Good day.

I have been asked by Feanor to write this. Please consider it an idea, a draft. It is open for discussion, yet my personal opinion is, that we should invest into this idea.

I have addressed Landof and BBraun of the Opendarwing project, asking them whether they would be interested in addressing the public together when it comes to gathering resources for possible disft file mirrors.
BBraun answered with a rather long mail to which I responded. Since I did not shorten his mail significantly you may read His mail and my answers in the transcript below.


There are a few issues which need to be addressed, mainly a few alterations to the fink code that have to be carefully discussed. I cannot really decide on them, nor do I know what exactly is needed.

I would suggest, that either Benjamin, Drm or Max meet with landof and bbraun to discuss the actual code changes.
What I have in mind to strengthen the position of Fink AND Opendarwin is pretty simple. I would like to see how hard it is to consolidate those bits of target audience the two projects might span together. I would like to address the public in the name of Fink AND Opendarwin to collect more resources for both projects.


As this is something I am able to work on without having to concentrate on porting something or recompiling I can concentrate better on it.

Please do advise us. I have CC: landof and bbraun to keep them up to date.




--Transcript-


From: David <[EMAIL PROTECTED]>
Date: Mit Mär 19, 2003  10:44:40  Uhr Europe/Vienna
To: bbraun <[EMAIL PROTECTED]>
Cc: [EMAIL PROTECTED], [EMAIL PROTECTED]
Subject: Re: Distfile mirroring

-----BEGIN PGP SIGNED MESSAGE-----
Hash: RIPEMD160


On Mittwoch, März 19, 2003, at 08:35 Uhr, bbraun wrote:



Before I answer I would like to add a little Preamble that explains why this mail was sent to you all. I have talked to landof and bbraun on IRC because I believe that we should coordinate our efforts to expose Fink and Opendarwin to the world. I am, as you might know, rather well trained when it comes to promotion and press work. Fink has established a rather good turn around rate with the press contacts we have. The moment we post a significant announcement, it is most likely to be taken into account by the editors of large websites, which includes such key websites like macnn.com. To get us ressources I would like to do the following sooner or later:



a) Write a short article on Fink/Opendarwin
b) Ask those news sources if they are interested in helping us.

▶ _Given data_
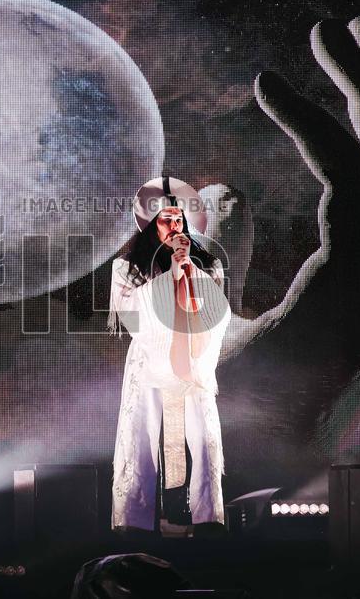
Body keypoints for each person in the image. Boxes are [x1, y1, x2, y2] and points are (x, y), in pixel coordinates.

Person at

▶ _Set of tasks_
A: From the Fink and Opendarwin post above, list the people the writer suggests should meet with landof and bbraun to discuss the code changes.
B: In the Fink and Opendarwin post, which website is named as an example of a key website whose editors are likely to take a significant Fink announcement into account?

▶ _Answers to the tasks_
A: Benjamin, Drm and Max.

B: macnn.com